The photojournalist Eva Máñez portrays in the exhibition “The streets will always be ours” the power, heterogeneity and reach of the feminist movement, through the images that she has captured in demonstrations and protests in recent years, of cries asking for changes that guarantee equality.

The exhibition, which opens this Monday and will remain on display until June 26 at the Valencia Provincial Council headquarters, is one of the complementary activities of the Humans Fest, the Valencia International Film and Human Rights Festival, included in the network International Human Rights Film Network and organized by Fundación por la Justicia since 2009.

“The selection of images and the title of the exhibition are based on the songs and proclamations that are usually heard in these demonstrations,” Máñez explained during the presentation of the exhibition, reports the festival organization.

“They are cries that ask for changes towards equality, that claim that our bodies belong to us and to no one else and that warn that we will not be relegated to the home again or to settle for more violence or aggression,” the photojournalist asserts.

Máñez explained that with this exhibition she has tried to capture the power, heterogeneity and scope of feminism, taking the women’s strike of 2018 as a turning point, “which gave us the opportunity to be aware of the strength we have in the streets “.

The exhibition also portrays the mobilizations for 8M, 25N or against injustices such as the case of “La Manada”, which “collect the diversity of women who make up this movement: young and old, already organized or who are mobilizing for the first time, heterosexuals and LGTBIQ, migrants and from different social classes”.

Máñez has been accompanied during the presentation of the exhibition by Mentxu Balaguer, deputy for International Cooperation; Majo Siscar, director of the Humans Fest; José María Tomás y Tío, president of the Foundation for Justice; and Rosa Solbes, representative of Les Beatrius, a network of professional women for feminist journalism.

The festival faces its “big week” until Saturday June 10, when the award-winning works of this edition will be announced.

From Monday to Friday, the bulk of feature films and documentaries in the Official Section are screened at Cines Babel and the SGAE Cultural Center Room hosts the short films that are also in competition.

For its part, the Rector Peset Residence Hall is the setting for the Participatory Short Film Festival, where Monday and Wednesday afternoons the works carried out by different social groups are screened in audiovisual workshops and colloquiums are held to reflect on the power of cinema for social transformation.

Likewise, at La Filmoteca the “author’s cycle” will continue this year, which the director Isabel Coixet has premiered as an honorary Pau i Justícia awardee.

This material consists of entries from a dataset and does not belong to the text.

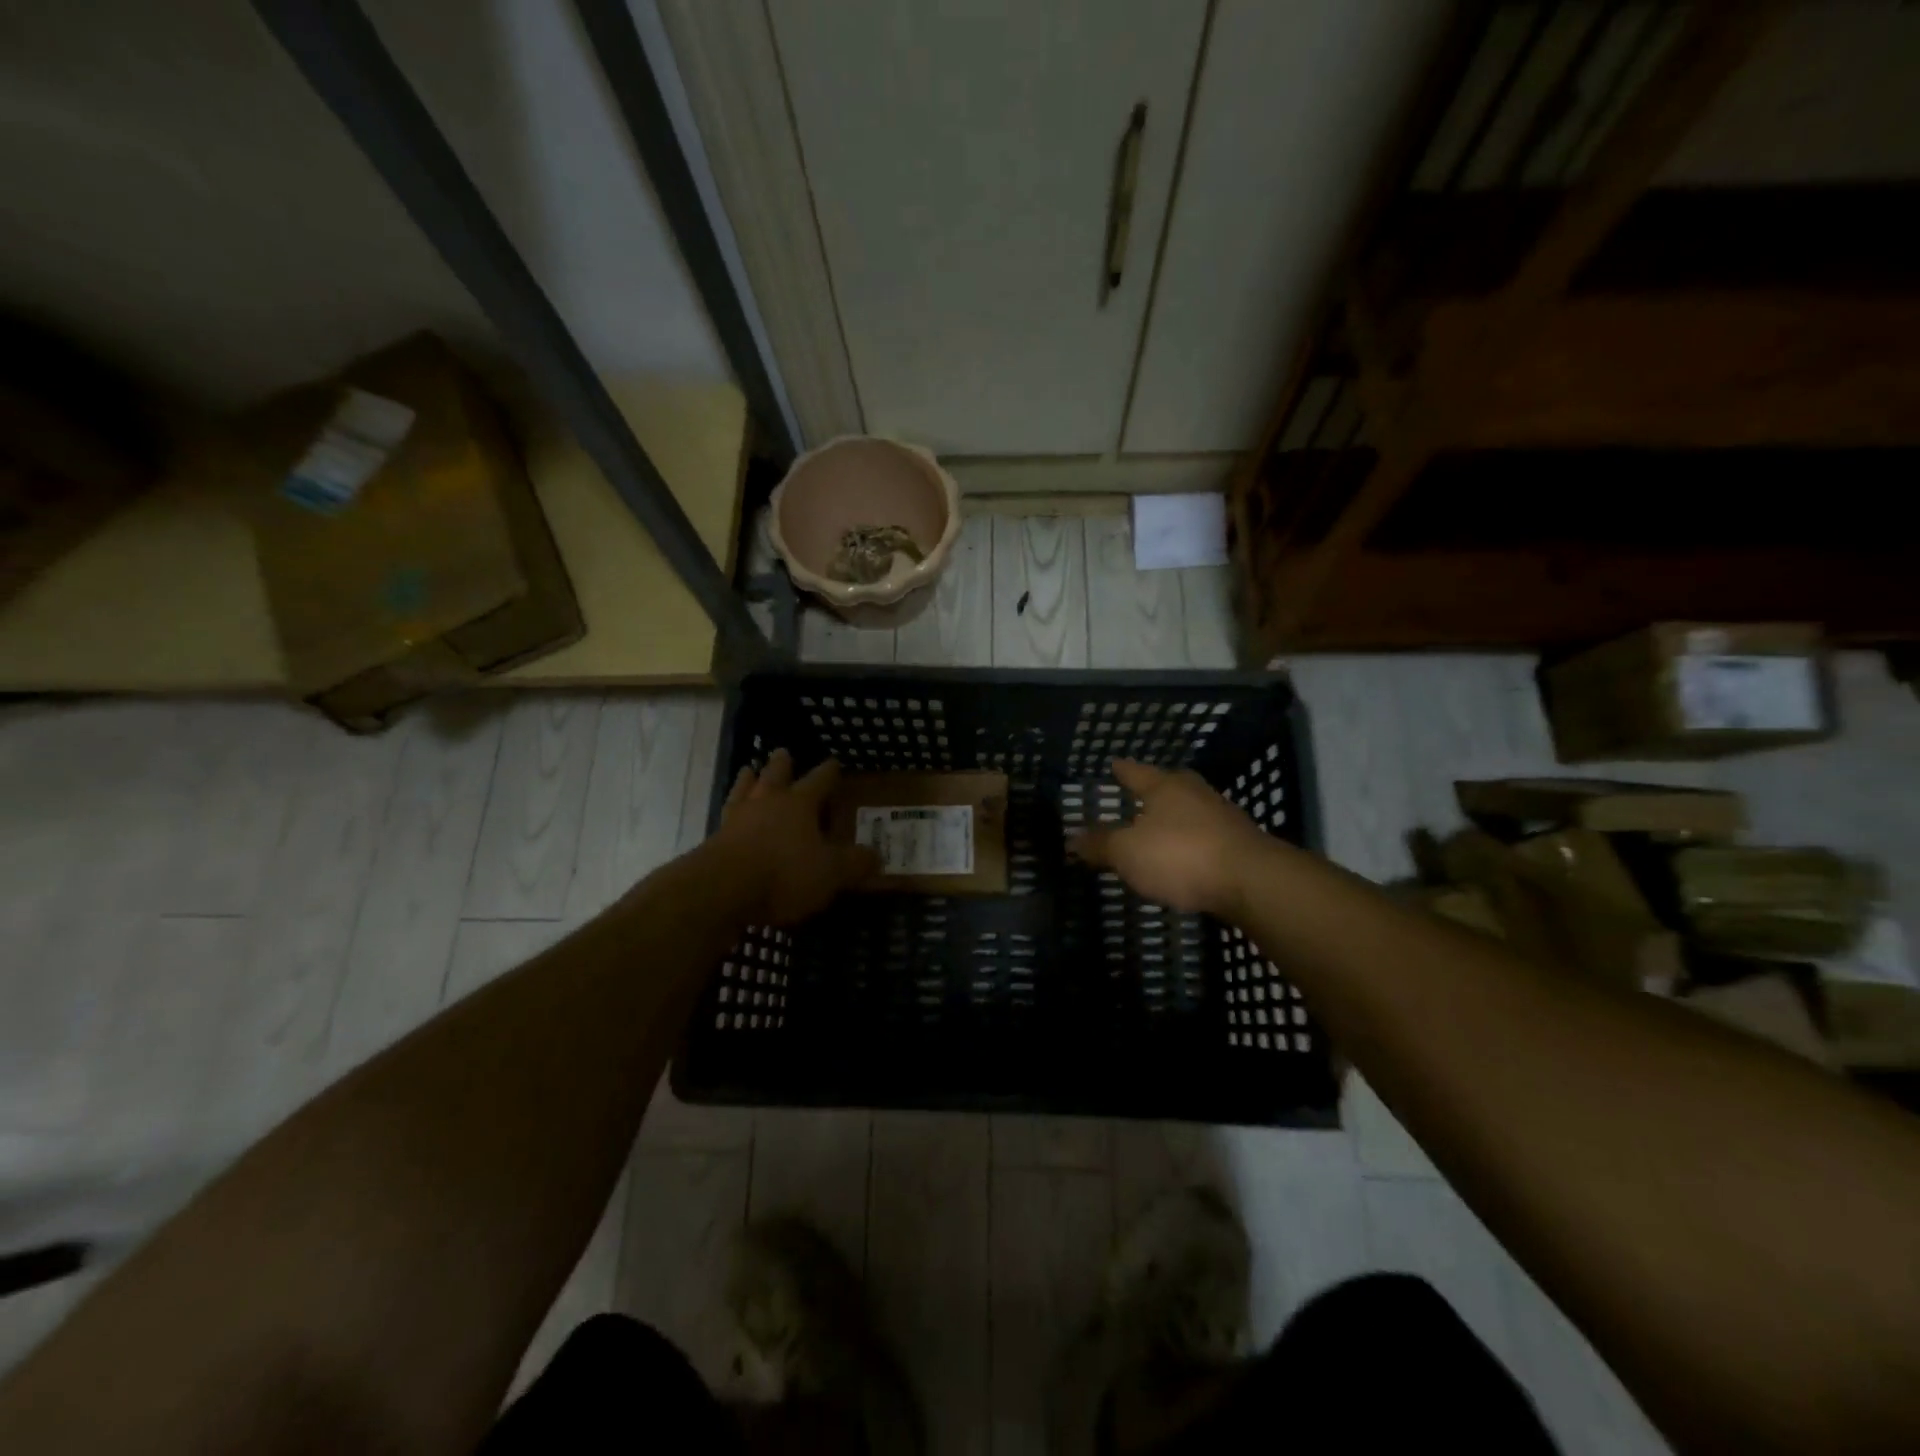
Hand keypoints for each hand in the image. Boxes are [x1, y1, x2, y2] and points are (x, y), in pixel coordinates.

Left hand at [708, 749, 876, 924]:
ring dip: (748, 780)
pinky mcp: (714, 841)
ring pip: (744, 790)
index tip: (834, 762)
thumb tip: (877, 856)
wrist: (722, 889)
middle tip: (782, 752)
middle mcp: (767, 803)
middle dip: (781, 764)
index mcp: (799, 804)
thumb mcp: (830, 873)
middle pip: (775, 776)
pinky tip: (730, 815)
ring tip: (748, 770)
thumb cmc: (784, 872)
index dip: (828, 772)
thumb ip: (854, 863)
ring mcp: (737, 819)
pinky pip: (726, 817)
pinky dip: (731, 812)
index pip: (818, 781)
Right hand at [1069, 759, 1270, 916]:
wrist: (1252, 881)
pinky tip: (1186, 853)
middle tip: (1139, 790)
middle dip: (1154, 787)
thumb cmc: (1181, 856)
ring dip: (1175, 816)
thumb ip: (1100, 845)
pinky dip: (1192, 840)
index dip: (1122, 770)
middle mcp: (1195, 793)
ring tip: (1159, 825)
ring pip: (1190, 809)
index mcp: (1165, 787)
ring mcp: (1222, 817)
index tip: (1114, 763)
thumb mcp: (1128, 852)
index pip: (1136, 772)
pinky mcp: (1239, 843)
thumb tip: (1071, 839)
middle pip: (1170, 784)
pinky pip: (1206, 835)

Specifically, next Friday it will be the turn of his documentary El sostre groc, which narrates the sexual abuse committed at the Lleida Theater School and will be accompanied by a subsequent round table on why there has not been a

The final stretch of the XIV Humans Fest will feature a free session of “cinema a fresca” in the Plaza de la Ermita in the Orriols neighborhood (Friday 9 at 9:00 p.m.) and a second installment of the so-called Vermouths Humans, meetings with activists in the MuVIM cafeteria to talk in a relaxed atmosphere about human rights (Saturday 10 at 12 noon).